▸ Exercise details: Rename "Блог" to "Новини" in the stretch from the start of the items through the line containing "osabbá válik, hiszen", and give those lines again with nothing else changed.

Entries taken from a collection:

★ ★ ★ ★ ★

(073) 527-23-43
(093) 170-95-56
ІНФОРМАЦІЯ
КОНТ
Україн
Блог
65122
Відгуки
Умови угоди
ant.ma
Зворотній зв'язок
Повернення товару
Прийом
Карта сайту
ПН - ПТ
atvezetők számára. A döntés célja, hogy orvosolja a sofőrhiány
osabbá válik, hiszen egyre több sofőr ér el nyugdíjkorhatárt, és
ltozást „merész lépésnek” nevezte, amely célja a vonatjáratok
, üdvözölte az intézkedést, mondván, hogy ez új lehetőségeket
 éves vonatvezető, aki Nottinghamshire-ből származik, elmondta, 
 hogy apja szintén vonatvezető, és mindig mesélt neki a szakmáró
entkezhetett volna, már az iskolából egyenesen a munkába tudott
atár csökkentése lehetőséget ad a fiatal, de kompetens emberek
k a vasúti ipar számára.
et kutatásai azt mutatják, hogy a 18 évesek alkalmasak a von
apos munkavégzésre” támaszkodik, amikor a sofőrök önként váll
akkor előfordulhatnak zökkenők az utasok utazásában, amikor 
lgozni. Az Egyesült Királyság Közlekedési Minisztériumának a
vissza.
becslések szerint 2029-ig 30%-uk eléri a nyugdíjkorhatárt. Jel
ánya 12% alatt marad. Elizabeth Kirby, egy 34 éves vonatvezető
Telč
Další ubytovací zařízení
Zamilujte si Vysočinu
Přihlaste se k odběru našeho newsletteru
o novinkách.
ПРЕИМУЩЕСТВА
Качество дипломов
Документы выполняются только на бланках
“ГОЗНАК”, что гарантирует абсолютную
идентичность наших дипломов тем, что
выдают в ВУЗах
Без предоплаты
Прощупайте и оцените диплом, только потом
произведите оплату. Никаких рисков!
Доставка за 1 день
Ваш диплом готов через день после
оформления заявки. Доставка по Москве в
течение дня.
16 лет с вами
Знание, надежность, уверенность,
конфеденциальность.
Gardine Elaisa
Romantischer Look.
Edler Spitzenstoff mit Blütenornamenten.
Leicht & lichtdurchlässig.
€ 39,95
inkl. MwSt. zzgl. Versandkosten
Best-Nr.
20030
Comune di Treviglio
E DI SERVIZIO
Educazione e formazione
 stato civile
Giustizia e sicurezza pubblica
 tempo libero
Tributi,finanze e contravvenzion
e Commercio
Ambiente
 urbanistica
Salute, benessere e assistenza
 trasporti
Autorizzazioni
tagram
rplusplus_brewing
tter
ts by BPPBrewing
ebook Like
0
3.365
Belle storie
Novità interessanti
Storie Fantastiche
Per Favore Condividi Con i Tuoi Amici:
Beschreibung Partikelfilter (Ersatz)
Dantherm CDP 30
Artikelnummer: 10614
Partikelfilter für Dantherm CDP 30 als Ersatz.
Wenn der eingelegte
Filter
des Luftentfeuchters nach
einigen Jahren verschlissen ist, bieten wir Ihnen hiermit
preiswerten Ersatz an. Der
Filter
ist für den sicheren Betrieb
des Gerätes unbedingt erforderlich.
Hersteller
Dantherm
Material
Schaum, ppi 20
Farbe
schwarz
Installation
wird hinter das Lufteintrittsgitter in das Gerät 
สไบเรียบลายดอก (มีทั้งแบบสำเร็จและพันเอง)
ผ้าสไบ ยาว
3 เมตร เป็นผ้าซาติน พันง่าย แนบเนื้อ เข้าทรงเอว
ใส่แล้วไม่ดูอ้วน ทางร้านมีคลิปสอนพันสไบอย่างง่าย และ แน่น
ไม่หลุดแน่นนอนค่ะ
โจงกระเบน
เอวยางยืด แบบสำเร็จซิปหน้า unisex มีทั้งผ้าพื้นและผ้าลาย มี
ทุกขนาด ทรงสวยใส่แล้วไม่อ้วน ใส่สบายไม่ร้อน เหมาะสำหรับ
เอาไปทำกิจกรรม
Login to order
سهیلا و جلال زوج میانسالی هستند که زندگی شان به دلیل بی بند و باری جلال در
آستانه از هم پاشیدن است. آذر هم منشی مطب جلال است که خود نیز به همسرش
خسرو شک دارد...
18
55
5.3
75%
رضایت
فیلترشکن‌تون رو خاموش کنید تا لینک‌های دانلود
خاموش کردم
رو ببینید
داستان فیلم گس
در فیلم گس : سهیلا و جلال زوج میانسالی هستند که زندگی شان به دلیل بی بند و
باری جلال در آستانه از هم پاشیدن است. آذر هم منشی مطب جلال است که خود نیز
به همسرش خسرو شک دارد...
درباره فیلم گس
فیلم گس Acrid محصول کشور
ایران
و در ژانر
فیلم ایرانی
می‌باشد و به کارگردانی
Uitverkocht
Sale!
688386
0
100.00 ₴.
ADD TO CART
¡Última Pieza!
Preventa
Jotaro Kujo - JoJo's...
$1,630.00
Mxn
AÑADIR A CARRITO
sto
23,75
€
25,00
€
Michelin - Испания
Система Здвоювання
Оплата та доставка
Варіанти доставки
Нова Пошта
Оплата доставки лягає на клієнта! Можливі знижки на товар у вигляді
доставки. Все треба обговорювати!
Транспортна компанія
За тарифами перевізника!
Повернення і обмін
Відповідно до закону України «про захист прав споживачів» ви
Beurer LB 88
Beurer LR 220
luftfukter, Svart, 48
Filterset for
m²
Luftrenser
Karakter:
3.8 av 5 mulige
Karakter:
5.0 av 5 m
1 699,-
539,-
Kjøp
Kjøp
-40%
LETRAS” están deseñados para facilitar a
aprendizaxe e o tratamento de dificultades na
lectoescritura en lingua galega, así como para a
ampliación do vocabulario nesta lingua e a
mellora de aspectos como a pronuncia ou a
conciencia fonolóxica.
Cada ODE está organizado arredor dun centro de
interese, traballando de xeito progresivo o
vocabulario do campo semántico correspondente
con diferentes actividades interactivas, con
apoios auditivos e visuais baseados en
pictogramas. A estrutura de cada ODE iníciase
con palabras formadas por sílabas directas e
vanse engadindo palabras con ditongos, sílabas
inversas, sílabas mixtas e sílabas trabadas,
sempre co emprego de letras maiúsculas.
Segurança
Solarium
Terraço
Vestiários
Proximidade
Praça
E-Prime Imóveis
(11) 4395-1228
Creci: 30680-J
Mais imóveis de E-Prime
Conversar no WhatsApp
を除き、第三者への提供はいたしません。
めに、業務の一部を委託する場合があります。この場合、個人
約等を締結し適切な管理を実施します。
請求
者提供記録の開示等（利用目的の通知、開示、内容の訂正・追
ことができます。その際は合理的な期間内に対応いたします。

★ ★ ★ ★ ★

▸ Response below:
(073) 527-23-43
(093) 170-95-56
ІНФОРМАЦІЯ
КОНТ
Україн
Новини
65122
Відгуки
Умови угоди
ant.ma
Зворотній зв'язок
Повернення товару
Прийом
Карта сайту
ПН - ПТ
atvezetők számára. A döntés célja, hogy orvosolja a sofőrhiány
osabbá válik, hiszen egyre több sofőr ér el nyugdíjkorhatárt, és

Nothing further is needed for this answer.